-- YOUR ASSIGNMENT --
Can you copy the lines starting at the one containing "1. **GitHub & Version Control Basics**" and ending at the one containing "### **Phase 2: Core", swapping "GitHub" for "GitLab" and leaving everything else as it is?

################

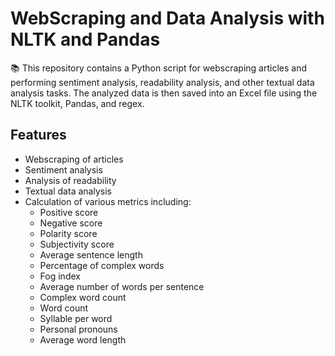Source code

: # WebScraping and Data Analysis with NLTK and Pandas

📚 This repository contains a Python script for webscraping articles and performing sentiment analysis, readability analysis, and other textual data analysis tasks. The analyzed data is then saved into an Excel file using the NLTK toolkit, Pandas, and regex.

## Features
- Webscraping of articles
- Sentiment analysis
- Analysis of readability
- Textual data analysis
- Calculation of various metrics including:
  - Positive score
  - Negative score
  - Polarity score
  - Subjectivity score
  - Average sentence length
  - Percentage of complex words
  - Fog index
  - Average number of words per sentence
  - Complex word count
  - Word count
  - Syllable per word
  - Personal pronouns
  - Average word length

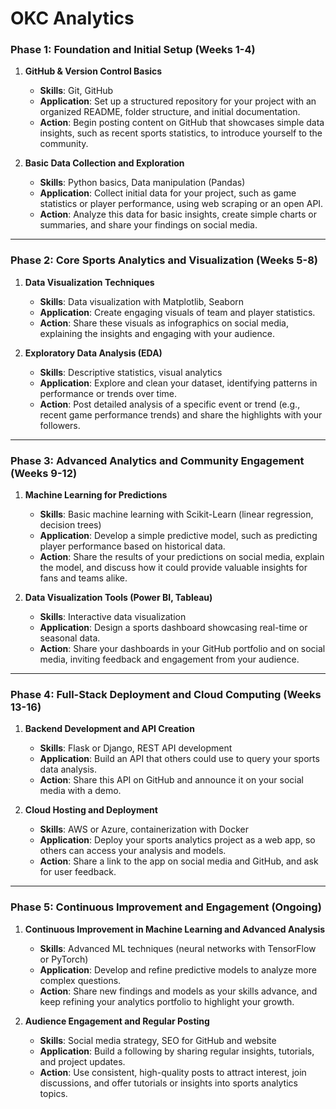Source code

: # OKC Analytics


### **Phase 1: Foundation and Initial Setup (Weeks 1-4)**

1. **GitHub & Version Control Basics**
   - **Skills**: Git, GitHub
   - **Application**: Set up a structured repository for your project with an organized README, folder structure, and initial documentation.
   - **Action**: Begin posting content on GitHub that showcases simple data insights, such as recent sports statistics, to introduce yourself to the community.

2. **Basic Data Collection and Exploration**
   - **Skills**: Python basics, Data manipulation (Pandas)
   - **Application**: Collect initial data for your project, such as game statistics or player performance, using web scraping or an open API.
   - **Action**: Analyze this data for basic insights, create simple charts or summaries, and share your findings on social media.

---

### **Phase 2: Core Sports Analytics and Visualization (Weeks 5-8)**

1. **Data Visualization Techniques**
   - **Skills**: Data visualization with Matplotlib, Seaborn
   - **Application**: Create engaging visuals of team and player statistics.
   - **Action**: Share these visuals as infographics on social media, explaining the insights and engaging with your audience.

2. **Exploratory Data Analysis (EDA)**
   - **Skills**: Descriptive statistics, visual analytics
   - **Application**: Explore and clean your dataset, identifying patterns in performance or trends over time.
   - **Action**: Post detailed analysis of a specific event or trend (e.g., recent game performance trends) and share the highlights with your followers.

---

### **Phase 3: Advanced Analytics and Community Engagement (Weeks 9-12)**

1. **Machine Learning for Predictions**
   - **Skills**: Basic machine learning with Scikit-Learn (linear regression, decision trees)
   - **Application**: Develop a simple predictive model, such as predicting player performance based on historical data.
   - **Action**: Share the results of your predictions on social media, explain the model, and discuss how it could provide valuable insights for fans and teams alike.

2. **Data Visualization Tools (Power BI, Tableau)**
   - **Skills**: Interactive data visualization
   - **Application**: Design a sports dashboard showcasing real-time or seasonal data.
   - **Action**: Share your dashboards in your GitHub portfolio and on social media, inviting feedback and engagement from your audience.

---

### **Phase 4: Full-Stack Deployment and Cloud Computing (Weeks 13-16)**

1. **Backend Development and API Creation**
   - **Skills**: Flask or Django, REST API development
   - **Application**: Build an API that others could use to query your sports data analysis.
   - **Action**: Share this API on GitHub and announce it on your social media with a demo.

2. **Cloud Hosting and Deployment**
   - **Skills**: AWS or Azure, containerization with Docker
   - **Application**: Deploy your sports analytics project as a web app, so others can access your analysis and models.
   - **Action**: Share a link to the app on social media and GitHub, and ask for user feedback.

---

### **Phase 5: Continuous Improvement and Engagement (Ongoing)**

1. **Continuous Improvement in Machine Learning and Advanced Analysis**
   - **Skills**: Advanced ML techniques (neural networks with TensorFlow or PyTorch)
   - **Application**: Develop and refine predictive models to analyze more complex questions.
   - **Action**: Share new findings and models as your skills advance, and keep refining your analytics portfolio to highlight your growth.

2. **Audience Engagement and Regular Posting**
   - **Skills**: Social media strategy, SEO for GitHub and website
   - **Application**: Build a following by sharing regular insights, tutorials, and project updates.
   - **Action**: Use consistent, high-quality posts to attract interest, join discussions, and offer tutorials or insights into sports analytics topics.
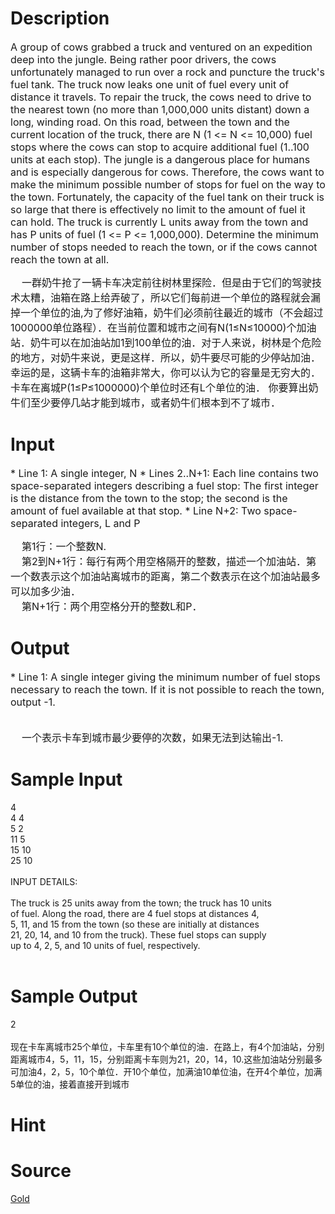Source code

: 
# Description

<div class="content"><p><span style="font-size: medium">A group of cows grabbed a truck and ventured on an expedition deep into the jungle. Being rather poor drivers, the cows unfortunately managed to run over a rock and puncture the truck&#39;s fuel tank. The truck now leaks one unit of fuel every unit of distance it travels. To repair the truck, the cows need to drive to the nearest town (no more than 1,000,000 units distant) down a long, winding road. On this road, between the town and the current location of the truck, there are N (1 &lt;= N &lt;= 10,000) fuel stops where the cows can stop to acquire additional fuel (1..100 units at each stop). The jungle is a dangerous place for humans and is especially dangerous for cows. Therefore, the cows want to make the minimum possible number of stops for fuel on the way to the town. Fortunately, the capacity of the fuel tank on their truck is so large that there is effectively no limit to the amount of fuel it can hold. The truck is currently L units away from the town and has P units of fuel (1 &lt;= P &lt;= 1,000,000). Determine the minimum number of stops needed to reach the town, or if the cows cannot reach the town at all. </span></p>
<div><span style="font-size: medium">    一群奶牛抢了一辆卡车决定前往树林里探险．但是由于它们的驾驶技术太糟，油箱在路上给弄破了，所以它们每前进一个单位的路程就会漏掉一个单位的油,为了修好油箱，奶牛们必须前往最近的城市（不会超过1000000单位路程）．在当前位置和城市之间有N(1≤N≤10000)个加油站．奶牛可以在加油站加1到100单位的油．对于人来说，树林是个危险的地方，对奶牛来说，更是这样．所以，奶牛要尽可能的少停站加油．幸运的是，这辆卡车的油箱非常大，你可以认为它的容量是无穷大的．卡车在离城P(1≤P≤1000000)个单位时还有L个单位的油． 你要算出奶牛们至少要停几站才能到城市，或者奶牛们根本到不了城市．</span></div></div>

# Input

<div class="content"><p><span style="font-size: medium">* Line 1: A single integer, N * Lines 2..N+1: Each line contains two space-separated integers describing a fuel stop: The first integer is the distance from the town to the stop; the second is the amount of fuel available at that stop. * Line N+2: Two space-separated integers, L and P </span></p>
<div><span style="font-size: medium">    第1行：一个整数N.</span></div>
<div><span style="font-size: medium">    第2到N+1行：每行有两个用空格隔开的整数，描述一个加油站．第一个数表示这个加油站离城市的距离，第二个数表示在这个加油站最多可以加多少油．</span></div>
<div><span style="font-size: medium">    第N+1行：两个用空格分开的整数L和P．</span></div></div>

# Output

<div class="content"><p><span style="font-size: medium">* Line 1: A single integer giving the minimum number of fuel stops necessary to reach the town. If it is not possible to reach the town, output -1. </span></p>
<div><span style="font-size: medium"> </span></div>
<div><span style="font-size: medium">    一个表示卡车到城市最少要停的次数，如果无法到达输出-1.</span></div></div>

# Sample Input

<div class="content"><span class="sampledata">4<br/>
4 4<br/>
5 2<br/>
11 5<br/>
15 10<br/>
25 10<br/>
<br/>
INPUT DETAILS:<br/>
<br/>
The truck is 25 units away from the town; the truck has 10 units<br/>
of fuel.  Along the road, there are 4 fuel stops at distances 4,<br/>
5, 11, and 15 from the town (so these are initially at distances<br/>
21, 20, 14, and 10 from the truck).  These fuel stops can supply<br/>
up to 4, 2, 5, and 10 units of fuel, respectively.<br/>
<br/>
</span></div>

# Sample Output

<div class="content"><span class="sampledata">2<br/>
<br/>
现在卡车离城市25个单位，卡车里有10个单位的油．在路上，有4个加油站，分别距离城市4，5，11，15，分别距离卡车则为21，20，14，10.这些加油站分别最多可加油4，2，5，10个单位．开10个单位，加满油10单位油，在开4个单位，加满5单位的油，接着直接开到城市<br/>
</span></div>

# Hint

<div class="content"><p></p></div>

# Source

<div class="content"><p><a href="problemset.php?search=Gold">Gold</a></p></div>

################

-- OUTPUT OF THE TASK --
1. **GitLab & Version Control Basics**
   - **Skills**: Git, GitLab
   - **Application**: Set up a structured repository for your project with an organized README, folder structure, and initial documentation.
   - **Action**: Begin posting content on GitLab that showcases simple data insights, such as recent sports statistics, to introduce yourself to the community.

2. **Basic Data Collection and Exploration**
   - **Skills**: Python basics, Data manipulation (Pandas)
   - **Application**: Collect initial data for your project, such as game statistics or player performance, using web scraping or an open API.
   - **Action**: Analyze this data for basic insights, create simple charts or summaries, and share your findings on social media.

---

### **Phase 2: Core Sports Analytics and Visualization (Weeks 5-8)**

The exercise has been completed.